= Dynamic antisymmetry =

Dynamic antisymmetry is a theory of syntactic movement presented in Andrea Moro's 2000 monograph Dynamic Antisymmetry based on the work presented in Richard S. Kayne's 1994 monograph The Antisymmetry of Syntax.

A premise: the antisymmetry of syntaxThe crux of Kayne's theory is that hierarchical structure in natural language maps universally onto a particular surface linearization, namely specifier-head-complement branching order. To understand what is meant by hierarchical structure, consider the sentence, The King of England likes apples. We can replace this by, He likes apples. Since the phrase the King of England can be replaced by a pronoun, we say that it constitutes a hierarchical unit (called a constituent). Further constituency tests reveal the phrase likes apples to be a constituent. Hierarchical units are built up according to the principles of phrase structure into a branching tree formation rather than into a linear order. Older theories of linearization posited various algorithms for translating the hierarchical structure into a linear order; however, Antisymmetry holds that linear order falls out from the hierarchical relationships among the constituents. In this particular case, there is a relation of asymmetric c-command between the constituent the King of England and likes apples. Therefore, the first constituent is ordered linearly before the second. Further tests ultimately give rise to linear order for the internal parts of these constituents. The theory of the antisymmetry of syntax has a twofold aims. On the one hand, it derives a version of X-bar theory, a formal theory of phrase structure in transformational generative grammar, by means of a unique principle: the Linear Correspondence Axiom (LCA). According to this principle - simplifying - a word W precedes a word W' if and only if W is contained in a node Q that asymmetrically c-commands a node R containing W'. It follows that there cannot be two nodes that mutually c-command each other, unless either one of them contains another node, otherwise the words which are contained in the two nodes could not be linearized. On the other hand, it captures the fact that many structures and derivations that are found in certain languages do not have mirror counterparts in other languages by the same principle. Kayne hypothesized that all phrases whose surface order is not specifier-head-complement have undergone movements which disrupt this underlying order. Subsequently, there have also been attempts at deriving specifier-complement-head as the basic word order.
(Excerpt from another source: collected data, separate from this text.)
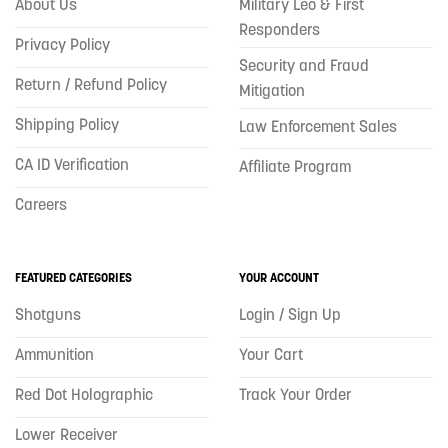
About Us
Military Leo & First
Responders
Privacy Policy
Security and Fraud
Return / Refund Policy
Mitigation
Shipping Policy
Law Enforcement Sales
CA ID Verification
Affiliate Program
Careers
FEATURED CATEGORIES
YOUR ACCOUNT
Shotguns
Login / Sign Up
Ammunition
Your Cart
Red Dot Holographic
Track Your Order
Lower Receiver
Dynamic antisymmetry and linearization is a weak version of the theory of antisymmetry developed by Andrea Moro and allows the generation of non-LCA compatible structures (points of symmetry) before the hierarchical structure is linearized at Phonetic Form. The LCA is only active when required: in other words, universal grammar is more parsimonious than in the other model, in that it does not impose restrictions when they are not detectable, i.e. linearization before the articulatory-perceptual interface. In fact, Dynamic Antisymmetry considers movement as a way to rescue structures from a crash at the articulatory-perceptual interface. The unwanted structures are rescued by movement: deleting the phonetic content of the moved element would neutralize the linearization problem. From this perspective, Dynamic Antisymmetry aims at unifying movement and phrase structure which would otherwise be two independent properties that characterize all human language grammars.
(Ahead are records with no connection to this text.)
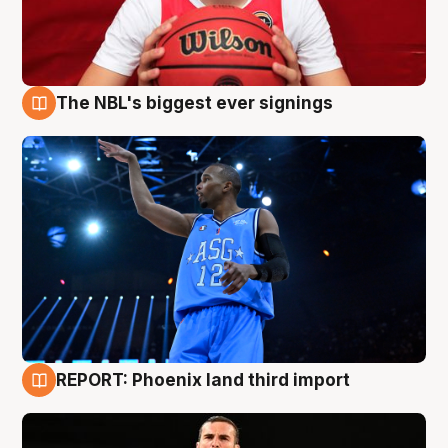
The NBL's biggest ever signings
9 Aug
REPORT: Phoenix land third import
9 Aug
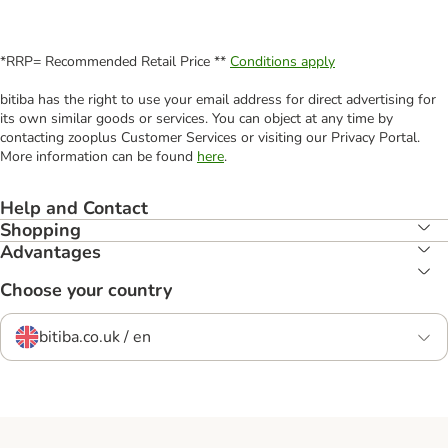
*RRP= Recommended Retail Price **
Conditions apply
bitiba has the right to use your email address for direct advertising for
its own similar goods or services. You can object at any time by
contacting zooplus Customer Services or visiting our Privacy Portal.
More information can be found
here
.
Help and Contact
Shopping
Advantages
Choose your country
bitiba.co.uk / en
Dynamic antisymmetry and labelling: the principle of Dynamic antisymmetry has also been interpreted in computational terms. More specifically: when two XPs are Merged and neither one follows the projection principle, then the structure cannot be computed unless either one moves, thereby forcing the other to project. That's because a single copy is only one link of a bigger chain. This proposal has been formulated as a paper now collected in Moro 2013; see Chomsky 2013 for the proposal to generalise this principle and include it in the standard theory.